The application window will be short. At present, it is expected to be Oct. 13-23. However, since the governor's office is negotiating with an outside company to process applications, that has not been confirmed, according to Gross.
Applications will be made on-line and will require businesses to provide income and cash expenses for March 1 to Aug. 30, 2019, and income and cash expenses for that same period in 2020. Businesses will also be asked to provide information about other federal funds received, such as those received through the Small Business Administration's Paycheck Protection Program.
"There is help available for those who need it. We want you to apply," Crabtree said.
Guidelines for non-profits and new businesses are somewhat different, but the application process will be the same, according to Crabtree.
"This is not meant to exclude anyone," Gross said, encouraging farmers to apply, but also noting that businesses that closed their doors were not eligible for grant funding.

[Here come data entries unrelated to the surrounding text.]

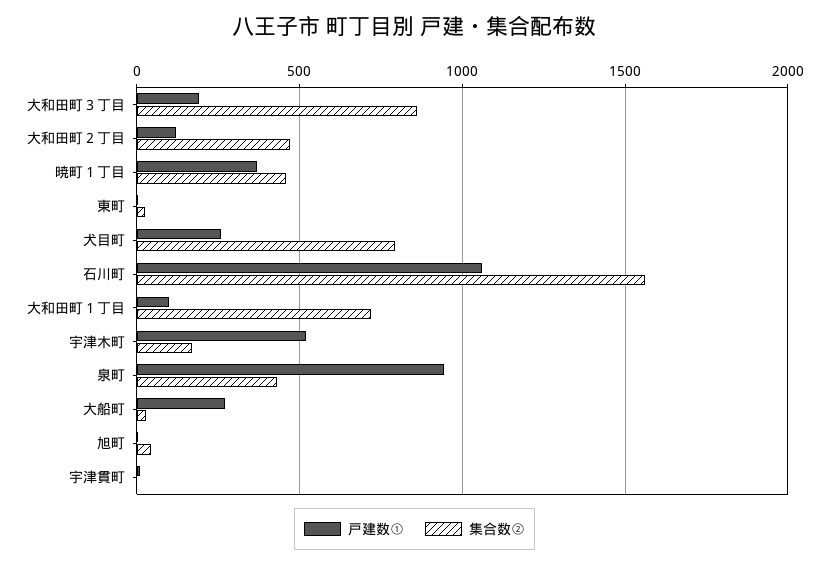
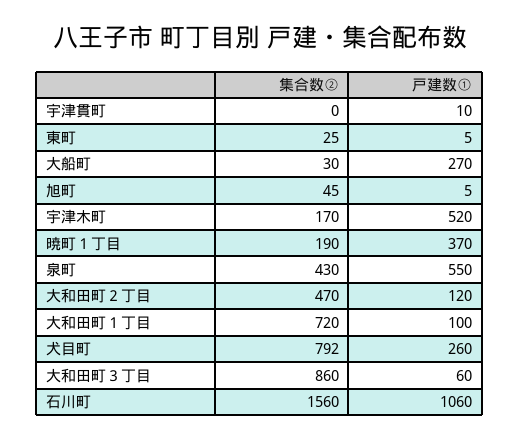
戸建数①, 大和田町３丁目: 200 -> 60
集合数②, 暁町１丁目: 450 -> 190
戸建数①, 泉町: 950 -> 550

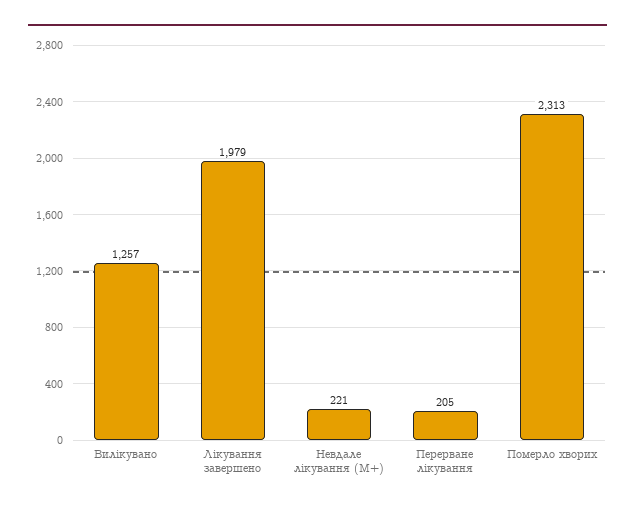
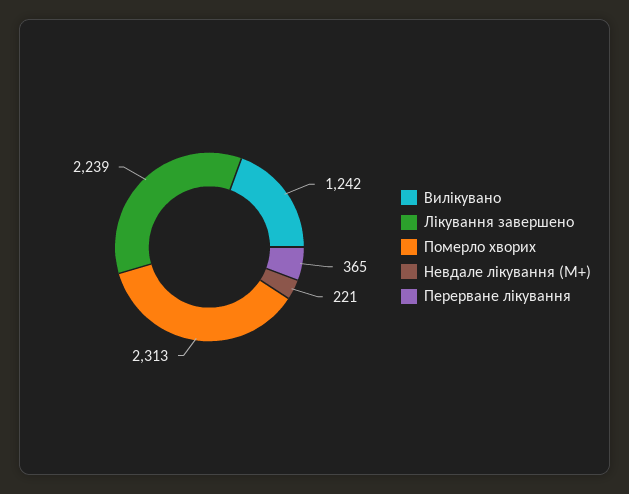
Вилікувано: 1257 -> 1242
Лікування завершено: 1979 -> 2239
Перерване лікування: 205 -> 365

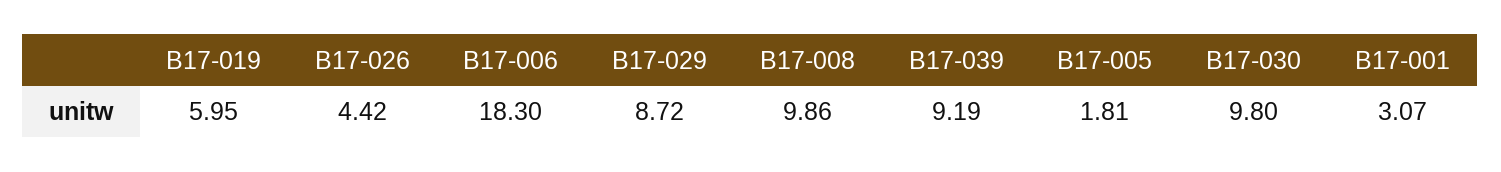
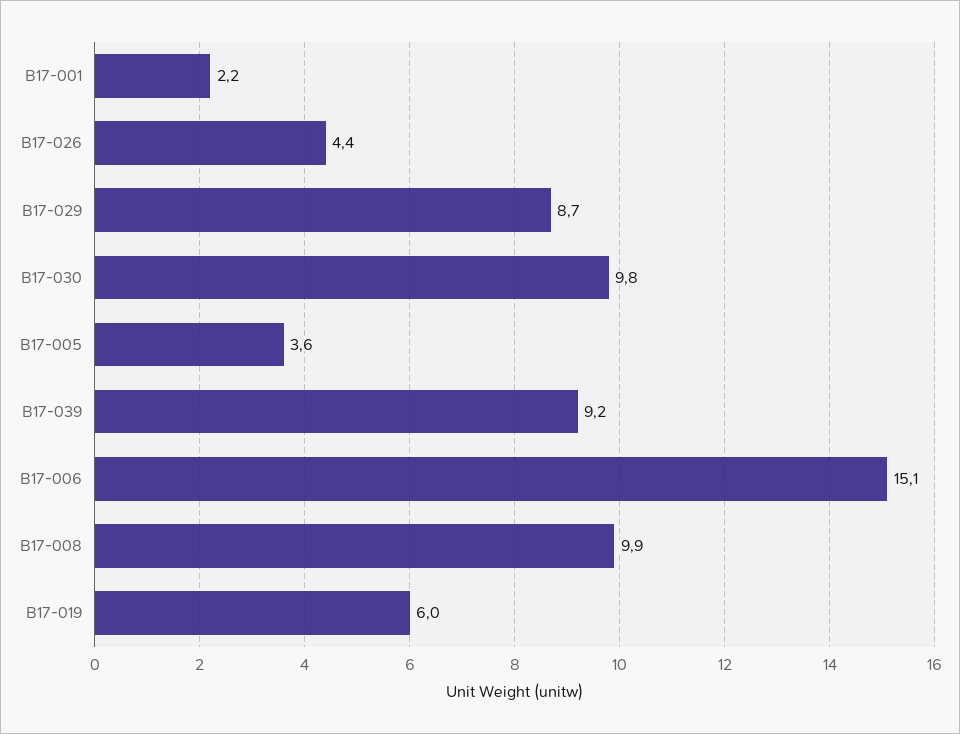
B17-006: 18.3 -> 15.1
B17-005: 1.81 -> 3.6
B17-001: 3.07 -> 2.2

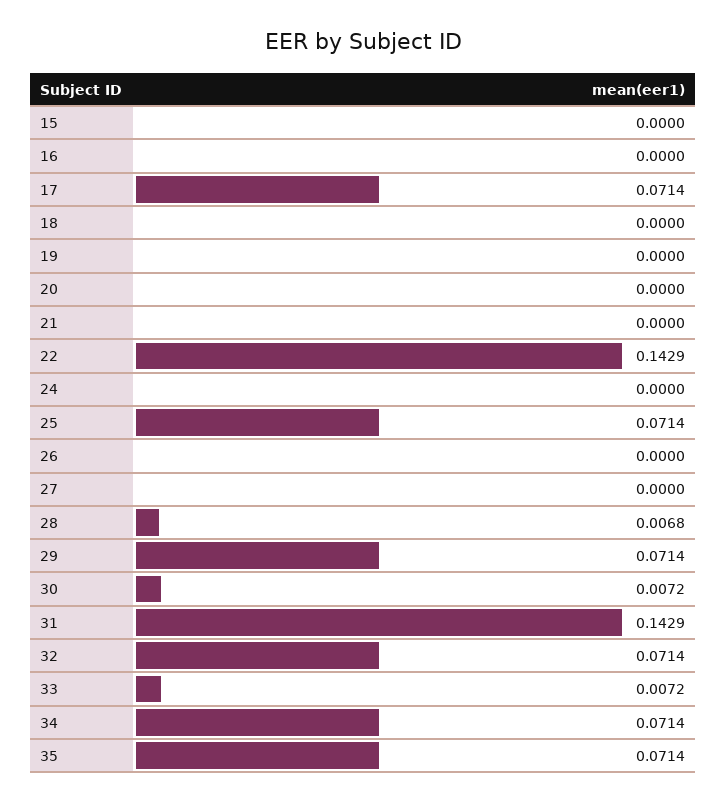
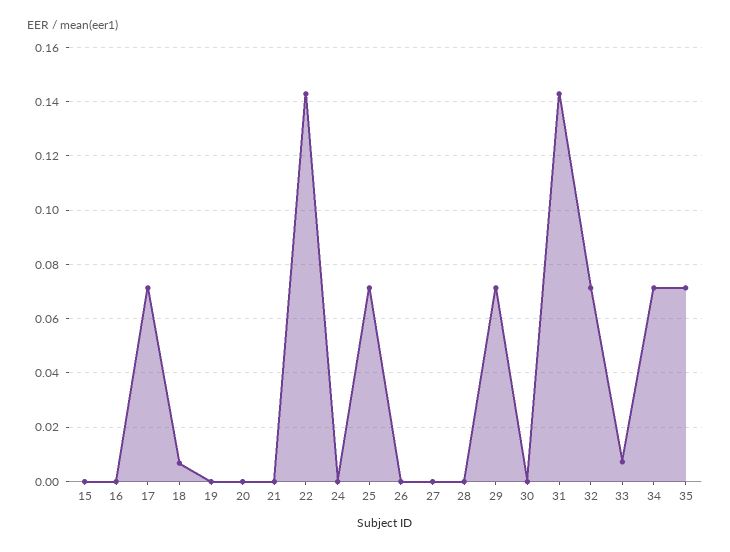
18: 0 -> 0.0075
28: 0.0068 -> 0
30: 0.0072 -> 0

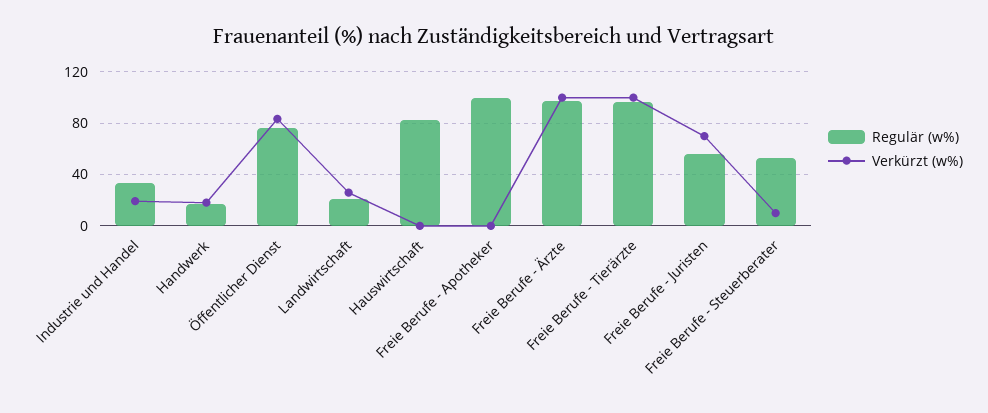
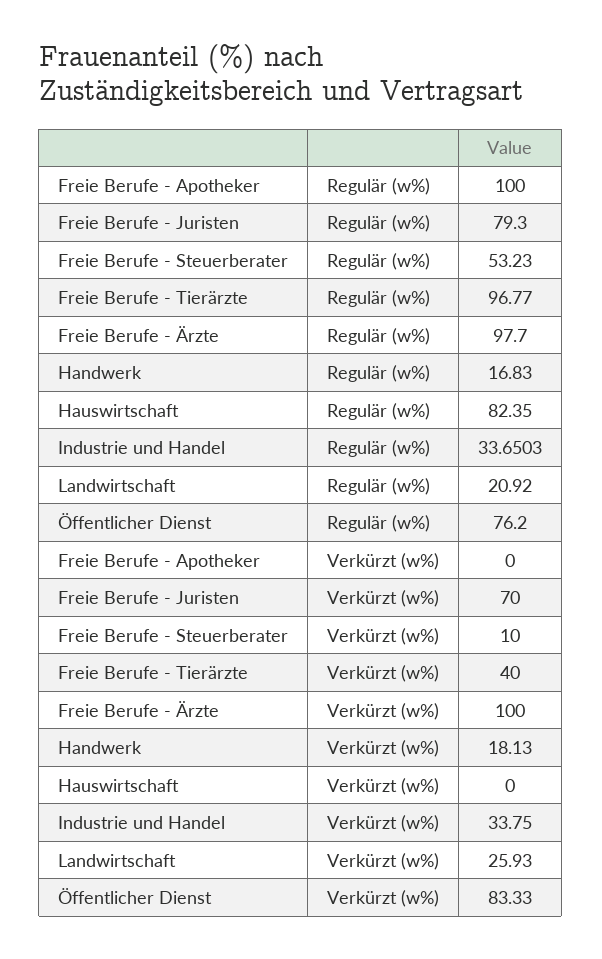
Verkürzt (w%), Industrie und Handel: 20 -> 33.75
Verkürzt (w%), Freie Berufe - Tierärzte: 100 -> 40
Regulär (w%), Freie Berufe - Juristen: 55 -> 79.3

In concluding remarks, Gross emphasized that legislators were making best-guess decisions in developing the programs. He emphasized that they will be adapted as needed to the circumstances.
"If there's money left over, we want to get it out," he said.
A YouTube video with the full discussion is available on social media platforms for both LAIC and the Chamber. Fosheim and Hortness said their offices will be available to answer questions about the small business grants.